Ce qui m’enrage encore plus, c’est que dans cette période fucked-up de confinement, t’as juste à tendre l’oreille, encore moins que d’habitude, pour entendre les inégalités de genre, qui passent notamment et de façon douloureuse par le rôle intenable qu’endossent énormément de mères dans ces circonstances où on pète tou.te.s un câble, déjà, de base (coucou Confinement Coupable). Ça rend votre mépris encore plus indigeste, alors que fuck, on part déjà pas sur une base de ouf.

Le problème, comme d’hab, c’est pas que des femmes adorent repasser, faire à manger, nettoyer, s’occuper des enfants (de mon côté c’est passion séchoir, on choisit pas), c’est que c’est… Tou.te.s ensemble… une INJONCTION. Qui a des ramifications qui prennent bien leurs aises dans notre société. On nous montre le même chemin de mille manières avec la même insistance écoeurante qu’un mec qui pousse ta tête l’air de rien quand il veut une pipe.

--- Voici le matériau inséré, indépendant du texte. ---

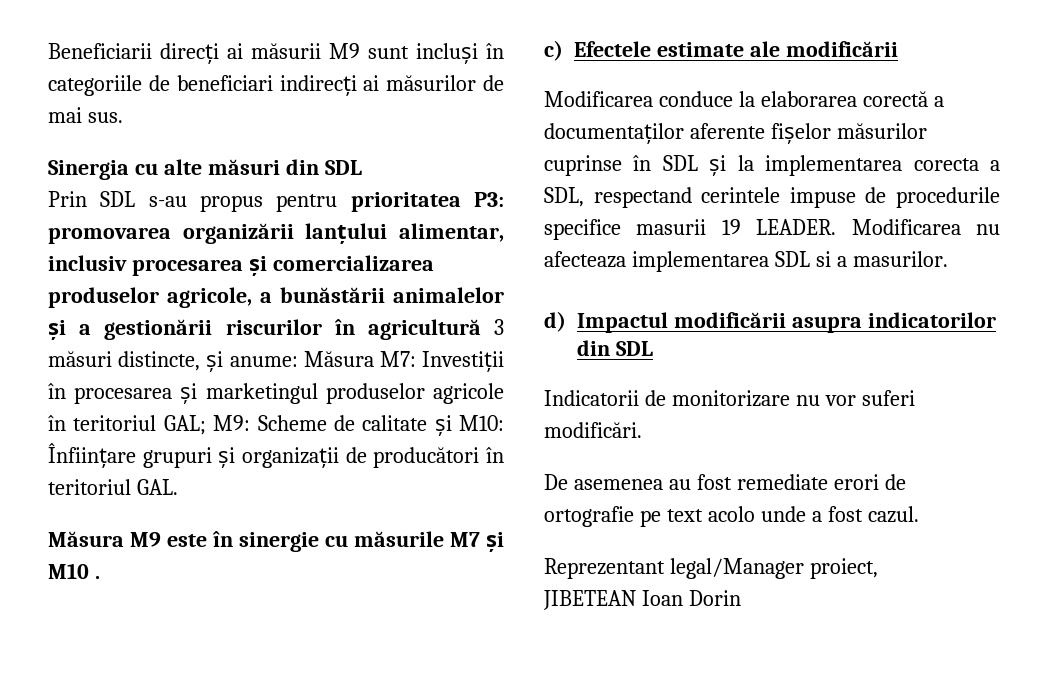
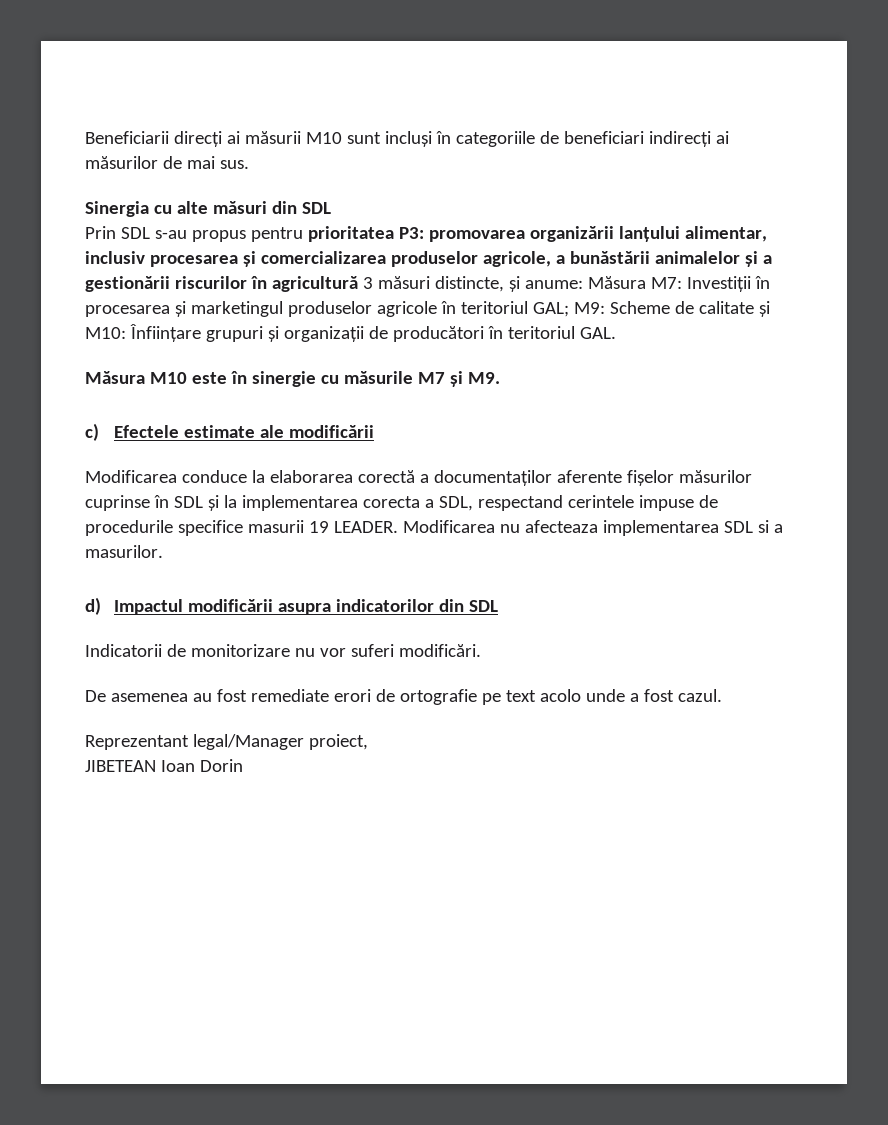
[329,43,360,59] M9 -> [305,132,342,144] M10
[130,532,161,547] M9 -> [149,372,187,384] M10
[48,563,100,579] M10 . -> [467,372,500,384] M9.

Le marketing genré c’est ça, dire que « t’aide » ta meuf à ranger c’est ça, célébrer dans le même article, pour la Fête des mères, les femmes qui cuisinent bien chez elles et les hommes qui cuisinent bien en dehors, c’est ça.

PS: Aux mecs à qui il prendrait l’envie de raconter que chez eux, c’est eux qui cuisinent : 1/ MAIS FERME TA GUEUUUULE, non? 2/On s’en fout, t’as pas idée, 3/il dit qu’il voit pas le rapport, et 4/Apprenez à vous coller vos gommettes tout seul, c’est fatigant c’t’histoire.